Gaúcho é dono de uma empresa de máquinas para lavar ônibus, tem 36 anos, quatro filhas, e há oito anos casado com Sílvia ("minha Amélia do ano 2.000"). Enquanto ajeita o nó da gravata, "exigência da profissão" - ele vende máquinas operatrizes, como tornos e fresas, para grandes empresas - Antônio Carlos, 29 anos, também recorda a viagem de 11.000 km que fez há dois anos, numa Honda XL-500, comprada em Los Angeles ( EUA ):
- Meu sonho era conhecer o México, encontrar os índios, bruxos e o D. Juan dos livros de Carlos Castañeda (da linha ocultista). Sempre fui muito sensitivo e acho que o sonho e a realidade são a mesma coisa. É sonho para alguns, realidade para outros.

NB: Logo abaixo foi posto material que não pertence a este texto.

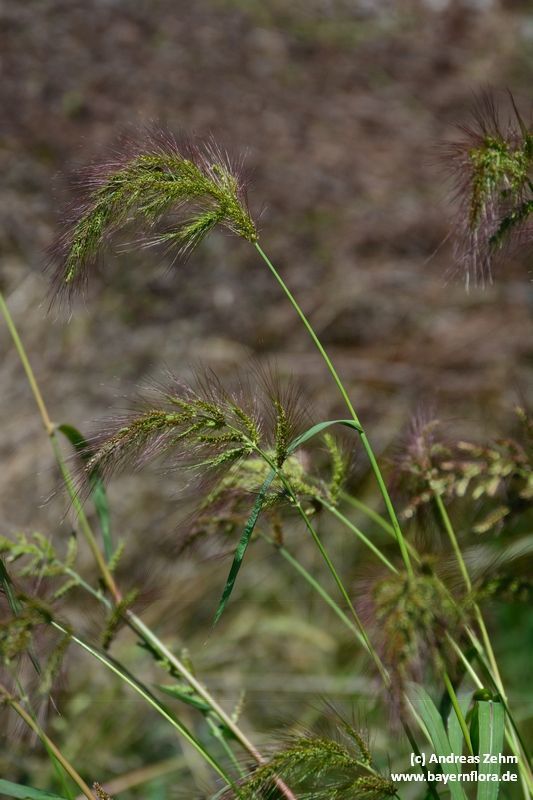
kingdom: Plantae
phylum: Tracheophyta
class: Liliopsida
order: Poales
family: Poaceae
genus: Echinochloa
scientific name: Echinochloa crus-galli
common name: Cockspur
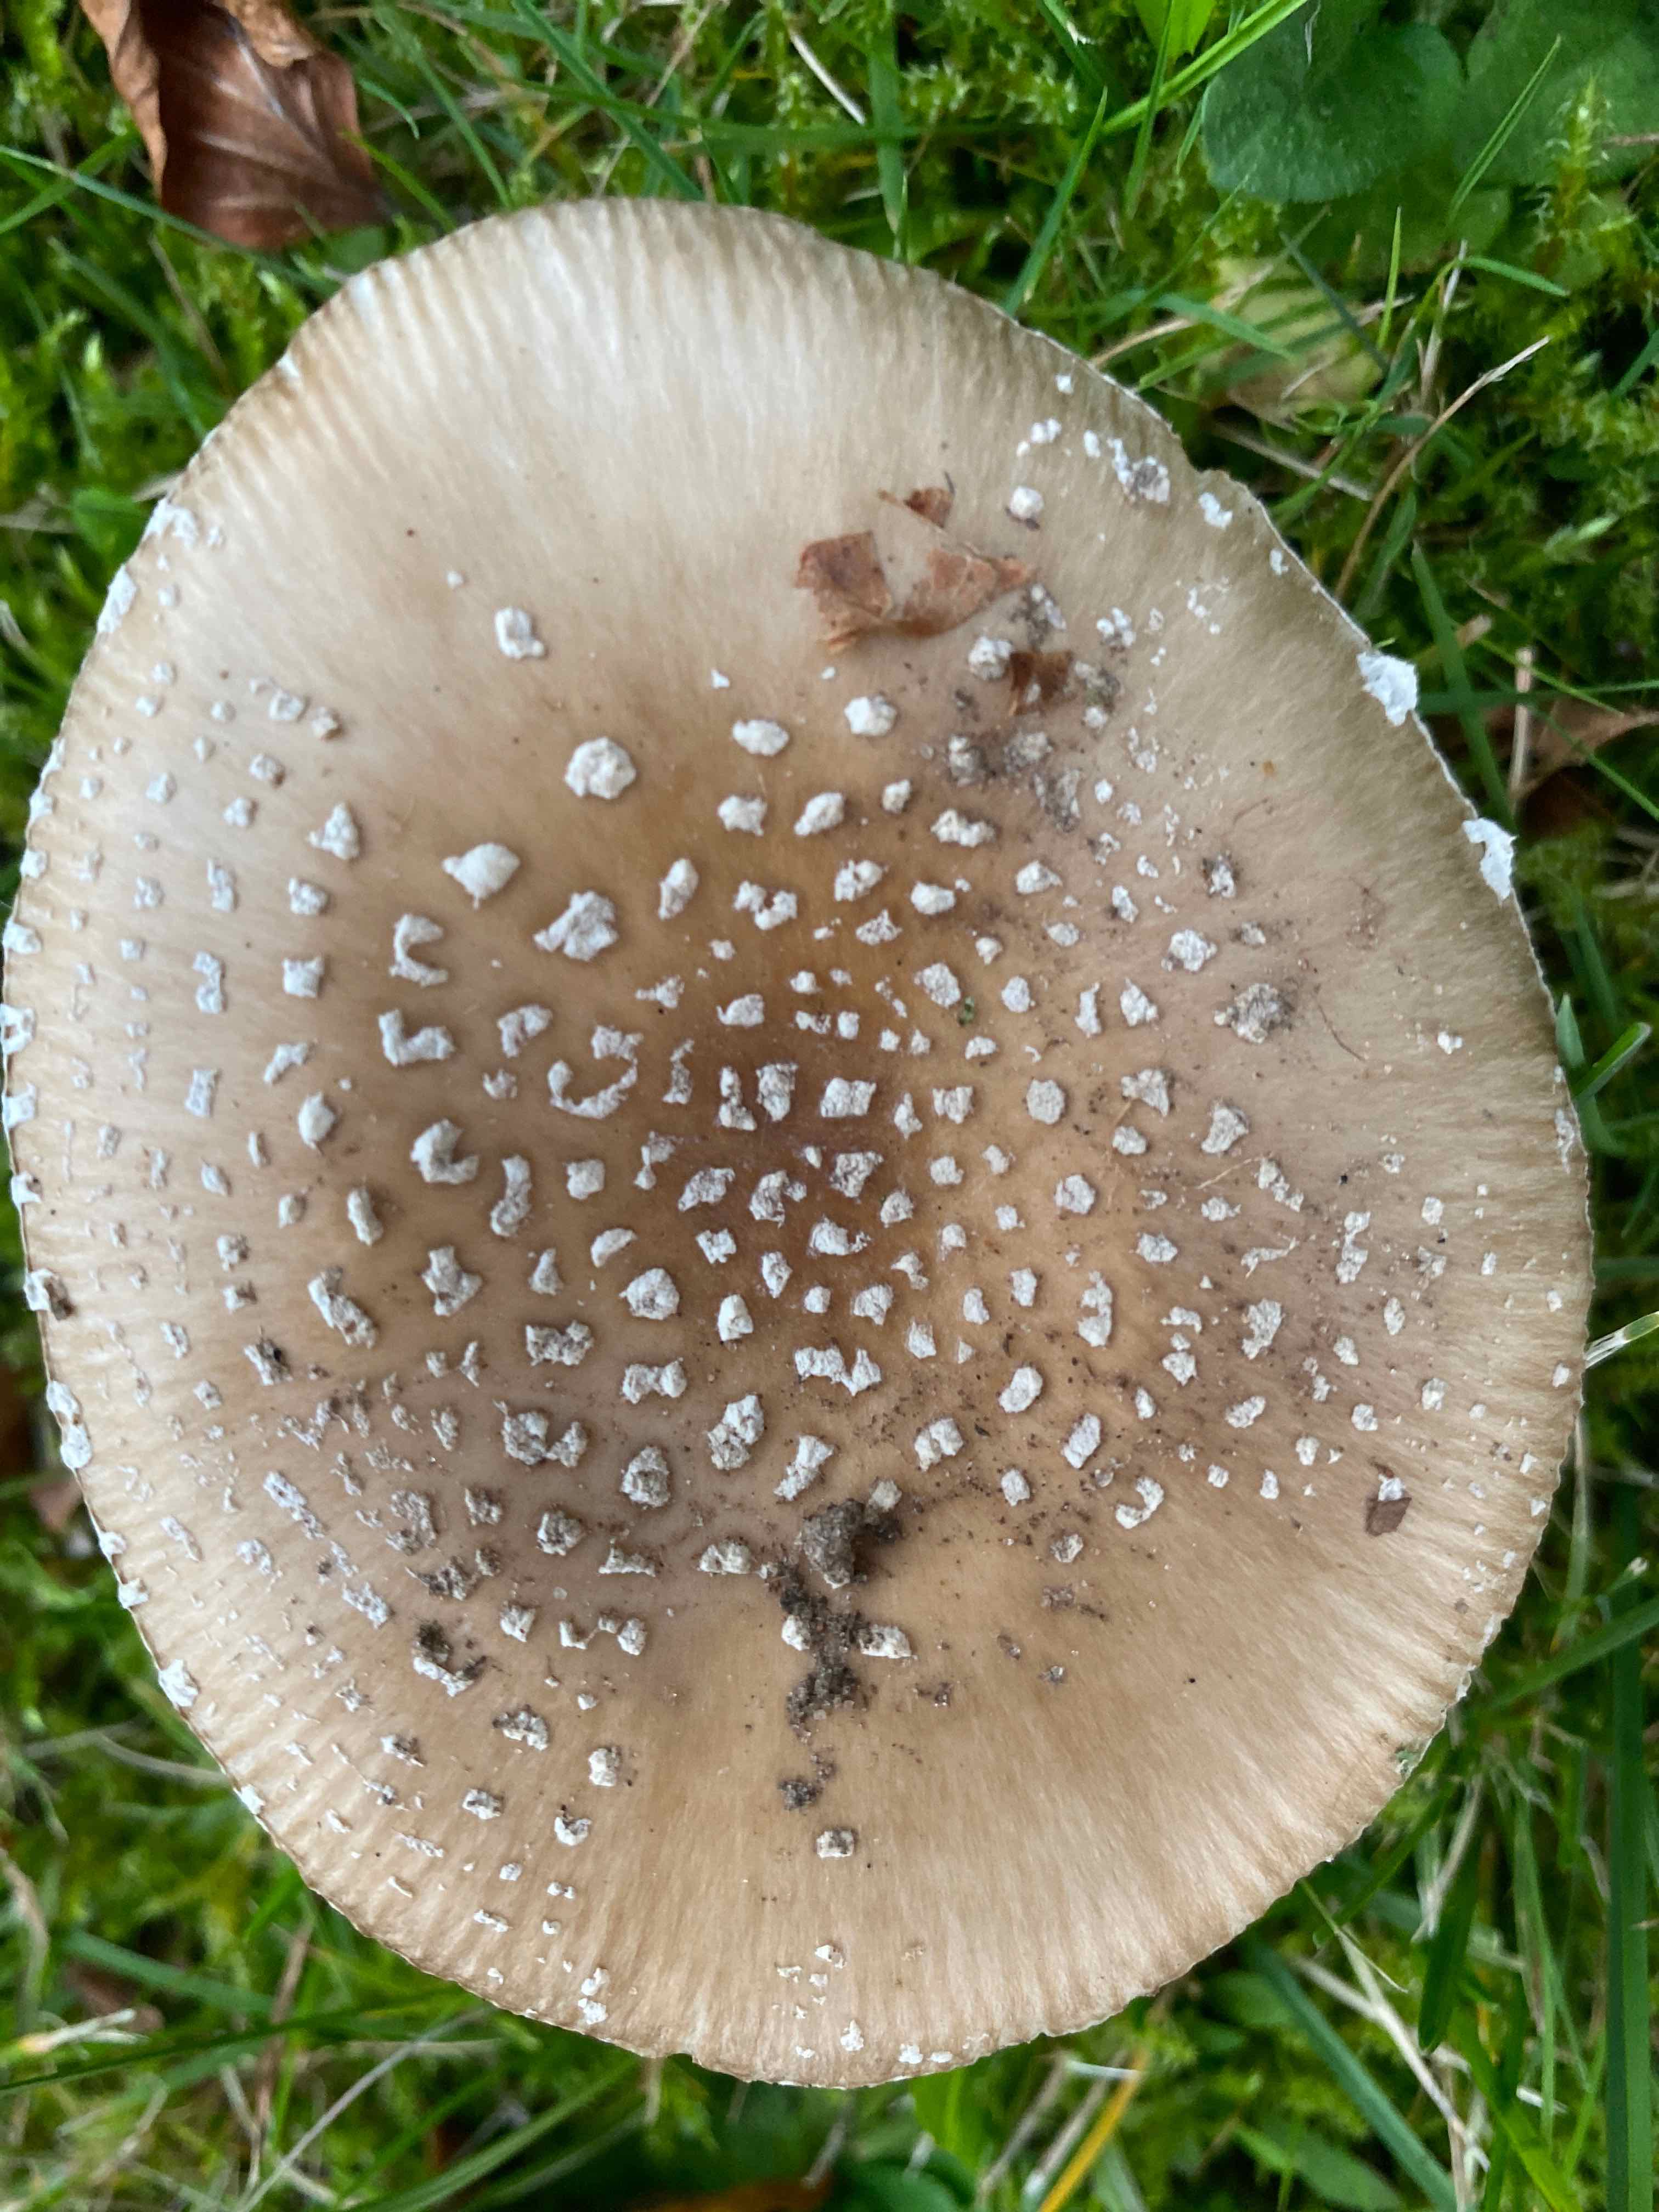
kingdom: Fungi
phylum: Basidiomycota
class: Agaricomycetes
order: Agaricales
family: Amanitaceae
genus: Amanita
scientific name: Amanita pantherina
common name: panter-fluesvamp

Um dia, em março de 1981, acordou e disse: EU VOU. Largou o emprego, as raízes, a segurança de um namoro de seis anos com Shalma e, de repente, se viu nos Estados Unidos, pronto para iniciar a grande aventura.

PRÊMIOS NO PERU

Nessa mesma época, no outro lado do mundo, na pacata cidade alemã de Bremen, o professor de eletrônica Wolfgang Reiche, de 34 anos, e Grudun Brar, de 30 anos, começaram a realizar o mesmo sonho antigo. Não queriam ser os primeiros em nada, nem sentiam uma compulsão incontrolada de procurar mistérios em outras terras.
Wolfgang e Grudun queriam apenas fugir da rotina, conhecer o mundo, outros povos. De bicicleta...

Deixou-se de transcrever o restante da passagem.